--- EXERCISE ---
Count the lines in the rows below that contain the word "first". Reply with the number alone.

|---|

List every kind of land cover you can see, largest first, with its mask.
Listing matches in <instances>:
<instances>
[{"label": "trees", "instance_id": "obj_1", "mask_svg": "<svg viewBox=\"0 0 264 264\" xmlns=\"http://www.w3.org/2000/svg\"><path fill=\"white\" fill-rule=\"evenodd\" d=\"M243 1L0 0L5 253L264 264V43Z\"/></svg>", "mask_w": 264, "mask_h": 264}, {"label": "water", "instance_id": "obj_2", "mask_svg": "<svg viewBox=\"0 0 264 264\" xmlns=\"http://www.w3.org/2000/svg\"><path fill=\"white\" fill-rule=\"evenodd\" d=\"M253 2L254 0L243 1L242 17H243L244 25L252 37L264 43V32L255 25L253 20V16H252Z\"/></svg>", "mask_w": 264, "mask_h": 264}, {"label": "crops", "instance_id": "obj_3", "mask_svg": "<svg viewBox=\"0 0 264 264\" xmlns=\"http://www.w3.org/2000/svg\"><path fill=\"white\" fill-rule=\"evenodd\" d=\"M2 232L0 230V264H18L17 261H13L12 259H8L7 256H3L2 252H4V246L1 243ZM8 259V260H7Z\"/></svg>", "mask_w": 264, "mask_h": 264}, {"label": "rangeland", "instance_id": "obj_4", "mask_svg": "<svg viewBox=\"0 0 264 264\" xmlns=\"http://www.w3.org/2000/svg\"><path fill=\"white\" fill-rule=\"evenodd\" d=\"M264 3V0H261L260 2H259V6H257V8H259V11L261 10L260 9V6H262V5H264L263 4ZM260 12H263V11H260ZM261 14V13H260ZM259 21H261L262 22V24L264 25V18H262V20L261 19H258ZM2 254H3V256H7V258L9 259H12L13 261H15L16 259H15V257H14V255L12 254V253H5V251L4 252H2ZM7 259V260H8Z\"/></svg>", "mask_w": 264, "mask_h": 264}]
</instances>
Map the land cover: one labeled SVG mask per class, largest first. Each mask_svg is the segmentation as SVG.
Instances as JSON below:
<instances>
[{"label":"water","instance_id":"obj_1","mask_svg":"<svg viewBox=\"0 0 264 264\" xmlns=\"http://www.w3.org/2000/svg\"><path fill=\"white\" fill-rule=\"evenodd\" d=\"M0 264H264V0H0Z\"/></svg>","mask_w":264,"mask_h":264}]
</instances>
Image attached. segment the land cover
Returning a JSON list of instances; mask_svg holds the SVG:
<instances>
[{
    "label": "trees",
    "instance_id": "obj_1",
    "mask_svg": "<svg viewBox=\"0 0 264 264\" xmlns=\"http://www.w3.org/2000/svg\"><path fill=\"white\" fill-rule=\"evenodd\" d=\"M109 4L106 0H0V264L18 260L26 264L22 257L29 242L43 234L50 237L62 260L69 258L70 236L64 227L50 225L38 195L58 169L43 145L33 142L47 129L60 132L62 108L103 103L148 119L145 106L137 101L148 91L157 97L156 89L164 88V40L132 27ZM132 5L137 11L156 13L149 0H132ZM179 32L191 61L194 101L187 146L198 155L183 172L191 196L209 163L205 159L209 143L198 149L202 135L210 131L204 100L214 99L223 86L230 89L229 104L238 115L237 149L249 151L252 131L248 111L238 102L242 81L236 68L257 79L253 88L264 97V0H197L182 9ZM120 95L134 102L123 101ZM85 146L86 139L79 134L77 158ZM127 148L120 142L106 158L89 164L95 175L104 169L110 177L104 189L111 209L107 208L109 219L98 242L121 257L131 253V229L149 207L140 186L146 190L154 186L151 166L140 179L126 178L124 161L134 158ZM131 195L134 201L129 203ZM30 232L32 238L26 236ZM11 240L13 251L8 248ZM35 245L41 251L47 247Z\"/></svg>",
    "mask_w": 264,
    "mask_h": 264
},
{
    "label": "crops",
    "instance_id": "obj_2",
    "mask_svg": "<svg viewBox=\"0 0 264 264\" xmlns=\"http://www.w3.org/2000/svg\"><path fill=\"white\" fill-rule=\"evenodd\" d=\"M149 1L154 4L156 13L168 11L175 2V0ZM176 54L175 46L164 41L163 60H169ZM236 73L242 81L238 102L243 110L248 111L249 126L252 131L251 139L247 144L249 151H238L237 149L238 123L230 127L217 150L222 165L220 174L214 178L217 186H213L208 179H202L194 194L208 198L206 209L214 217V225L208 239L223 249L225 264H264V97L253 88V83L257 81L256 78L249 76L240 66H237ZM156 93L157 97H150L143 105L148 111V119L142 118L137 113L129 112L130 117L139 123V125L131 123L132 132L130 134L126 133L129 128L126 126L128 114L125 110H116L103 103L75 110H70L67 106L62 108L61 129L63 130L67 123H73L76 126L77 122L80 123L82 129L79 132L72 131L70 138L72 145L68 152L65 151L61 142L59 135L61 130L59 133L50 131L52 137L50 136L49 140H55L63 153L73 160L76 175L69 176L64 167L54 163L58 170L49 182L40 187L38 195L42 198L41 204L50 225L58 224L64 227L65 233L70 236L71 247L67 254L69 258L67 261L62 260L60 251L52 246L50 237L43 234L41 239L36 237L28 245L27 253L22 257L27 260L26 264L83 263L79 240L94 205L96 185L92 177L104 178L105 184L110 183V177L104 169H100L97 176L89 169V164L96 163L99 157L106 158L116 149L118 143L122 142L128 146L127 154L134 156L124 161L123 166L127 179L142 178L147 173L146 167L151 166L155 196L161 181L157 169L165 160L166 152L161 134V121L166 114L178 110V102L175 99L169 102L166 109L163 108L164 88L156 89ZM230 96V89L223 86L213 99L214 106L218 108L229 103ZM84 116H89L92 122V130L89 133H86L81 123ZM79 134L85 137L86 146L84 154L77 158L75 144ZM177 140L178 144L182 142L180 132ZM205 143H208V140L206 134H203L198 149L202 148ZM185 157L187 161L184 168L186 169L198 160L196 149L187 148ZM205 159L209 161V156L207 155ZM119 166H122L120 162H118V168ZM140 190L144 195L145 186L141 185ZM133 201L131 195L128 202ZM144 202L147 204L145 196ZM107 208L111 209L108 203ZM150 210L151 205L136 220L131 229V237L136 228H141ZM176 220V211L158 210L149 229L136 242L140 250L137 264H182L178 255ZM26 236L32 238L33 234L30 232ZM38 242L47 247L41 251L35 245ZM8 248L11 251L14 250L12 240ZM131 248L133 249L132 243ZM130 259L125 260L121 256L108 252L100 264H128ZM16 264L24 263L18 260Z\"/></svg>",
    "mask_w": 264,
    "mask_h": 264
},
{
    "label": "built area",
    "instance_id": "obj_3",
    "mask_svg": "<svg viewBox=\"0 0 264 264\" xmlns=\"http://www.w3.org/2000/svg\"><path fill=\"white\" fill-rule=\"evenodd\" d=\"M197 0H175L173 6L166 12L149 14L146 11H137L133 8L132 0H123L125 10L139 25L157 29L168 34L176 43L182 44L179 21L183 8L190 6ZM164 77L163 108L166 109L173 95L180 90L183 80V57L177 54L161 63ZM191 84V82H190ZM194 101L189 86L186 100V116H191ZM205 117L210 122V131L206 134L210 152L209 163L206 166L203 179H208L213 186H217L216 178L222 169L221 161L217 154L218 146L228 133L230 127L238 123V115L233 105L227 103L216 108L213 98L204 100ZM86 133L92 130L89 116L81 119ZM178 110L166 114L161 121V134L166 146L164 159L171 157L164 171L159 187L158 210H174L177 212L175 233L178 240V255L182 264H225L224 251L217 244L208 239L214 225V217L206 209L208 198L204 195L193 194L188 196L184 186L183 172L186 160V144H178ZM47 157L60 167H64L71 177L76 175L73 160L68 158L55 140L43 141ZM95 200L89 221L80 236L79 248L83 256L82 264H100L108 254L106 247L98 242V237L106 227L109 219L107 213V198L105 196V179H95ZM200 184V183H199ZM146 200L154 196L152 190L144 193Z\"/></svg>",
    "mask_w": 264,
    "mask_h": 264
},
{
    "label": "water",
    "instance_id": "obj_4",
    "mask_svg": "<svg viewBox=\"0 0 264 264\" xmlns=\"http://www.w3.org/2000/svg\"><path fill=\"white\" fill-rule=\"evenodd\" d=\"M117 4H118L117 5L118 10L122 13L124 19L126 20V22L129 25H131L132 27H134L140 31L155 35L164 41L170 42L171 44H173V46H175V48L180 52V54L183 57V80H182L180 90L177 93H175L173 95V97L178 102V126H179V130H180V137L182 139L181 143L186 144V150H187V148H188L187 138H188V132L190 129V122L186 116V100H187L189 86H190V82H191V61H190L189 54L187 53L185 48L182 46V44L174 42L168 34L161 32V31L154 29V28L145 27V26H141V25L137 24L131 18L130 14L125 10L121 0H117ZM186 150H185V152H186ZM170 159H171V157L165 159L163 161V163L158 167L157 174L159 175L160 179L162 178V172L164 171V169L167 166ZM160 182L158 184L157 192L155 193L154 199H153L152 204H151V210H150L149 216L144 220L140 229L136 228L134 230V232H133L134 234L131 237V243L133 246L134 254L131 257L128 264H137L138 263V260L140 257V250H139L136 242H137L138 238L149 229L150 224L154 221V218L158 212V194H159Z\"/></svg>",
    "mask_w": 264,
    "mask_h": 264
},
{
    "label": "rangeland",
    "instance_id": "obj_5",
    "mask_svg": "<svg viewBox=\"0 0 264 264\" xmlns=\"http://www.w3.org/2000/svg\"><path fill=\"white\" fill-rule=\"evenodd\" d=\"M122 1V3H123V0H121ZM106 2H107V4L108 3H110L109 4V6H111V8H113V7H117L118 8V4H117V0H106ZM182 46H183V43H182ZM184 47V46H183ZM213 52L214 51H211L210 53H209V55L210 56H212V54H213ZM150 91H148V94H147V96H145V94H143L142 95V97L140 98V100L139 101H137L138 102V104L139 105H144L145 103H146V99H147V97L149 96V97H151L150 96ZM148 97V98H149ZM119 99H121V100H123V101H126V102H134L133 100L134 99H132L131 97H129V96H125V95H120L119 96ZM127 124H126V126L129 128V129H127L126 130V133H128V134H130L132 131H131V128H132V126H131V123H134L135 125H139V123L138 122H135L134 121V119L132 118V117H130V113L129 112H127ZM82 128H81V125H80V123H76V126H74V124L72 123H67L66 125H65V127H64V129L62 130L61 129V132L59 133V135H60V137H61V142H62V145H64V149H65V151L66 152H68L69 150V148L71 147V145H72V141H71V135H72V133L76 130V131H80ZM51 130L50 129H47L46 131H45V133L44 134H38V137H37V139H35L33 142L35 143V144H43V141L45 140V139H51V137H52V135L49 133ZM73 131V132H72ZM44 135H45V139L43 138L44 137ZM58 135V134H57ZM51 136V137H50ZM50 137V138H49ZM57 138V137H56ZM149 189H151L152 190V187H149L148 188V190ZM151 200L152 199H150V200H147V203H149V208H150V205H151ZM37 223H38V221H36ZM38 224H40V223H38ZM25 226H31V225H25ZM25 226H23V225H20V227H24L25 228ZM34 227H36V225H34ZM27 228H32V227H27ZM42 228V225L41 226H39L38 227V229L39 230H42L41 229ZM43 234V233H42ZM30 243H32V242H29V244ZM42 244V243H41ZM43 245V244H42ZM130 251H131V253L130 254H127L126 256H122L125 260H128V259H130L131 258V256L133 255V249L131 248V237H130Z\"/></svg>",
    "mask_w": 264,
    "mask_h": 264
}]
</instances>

|---|

--- THE REPLY ---
2